Uitspraak
GERECHTSHOF ARNHEM-LEEUWARDEN
verzoeker in hoger beroep,
Gerechtshof Arnhem-Leeuwarden
In deze zaak heeft het Gerechtshof Arnhem-Leeuwarden op 7 januari 2020 uitspraak gedaan in hoger beroep inzake de kinderalimentatie voor de minderjarige [de minderjarige1], geboren in 2002. De man, verzoeker in hoger beroep, en de vrouw, verweerster in hoger beroep, zijn de ouders van [de minderjarige1] en hebben gezamenlijk het gezag. De man heeft in eerste aanleg een bijdrage in de kosten van verzorging en opvoeding van [de minderjarige1] vastgesteld op € 322,- per maand, maar is in hoger beroep gekomen met twee grieven.
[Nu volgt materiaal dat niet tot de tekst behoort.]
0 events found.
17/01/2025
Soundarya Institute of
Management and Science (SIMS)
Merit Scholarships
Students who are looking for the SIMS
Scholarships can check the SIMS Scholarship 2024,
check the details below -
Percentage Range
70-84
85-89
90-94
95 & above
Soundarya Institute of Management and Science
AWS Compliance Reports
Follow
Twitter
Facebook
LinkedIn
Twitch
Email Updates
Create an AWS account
De eerste grief betreft de behoefte van [de minderjarige1] en de tweede grief betreft de verdeling van de draagkracht van de man.
Het hof heeft vastgesteld dat er sinds januari 2018 geen uitvoering meer wordt gegeven aan de co-ouderschapsregeling en dat [de minderjarige1] sindsdien volledig bij de vrouw woont. Dit wordt gezien als een relevante wijziging van omstandigheden die een herbeoordeling van de behoefte en de draagkracht rechtvaardigt. Het hof heeft de behoefte van [de minderjarige1] vastgesteld op € 602,- per maand, gebaseerd op het netto besteedbaar gezinsinkomen ten tijde van de samenleving van de ouders.
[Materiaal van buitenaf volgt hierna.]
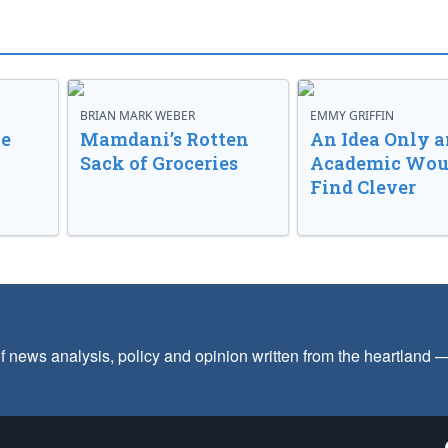
BRIAN MARK WEBER
EMMY GRIFFIN
ve
Mamdani’s Rotten
An Idea Only a
Sack of Groceries
Academic Wou
Find Clever
f news analysis, policy and opinion written from the heartland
De man heeft zijn verzoek gewijzigd en verzocht om de kinderalimentatie te verlagen naar € 241,- per maand. Het hof heeft de draagkracht van de man en de vrouw vergeleken en vastgesteld dat de man € 241,- per maand moet betalen voor de kosten van verzorging en opvoeding van [de minderjarige1]. Tevens is de vrouw veroordeeld tot terugbetaling van de te veel ontvangen kinderalimentatie over de periode van 18 juni 2019 tot heden. De beschikking is uitvoerbaar bij voorraad verklaard.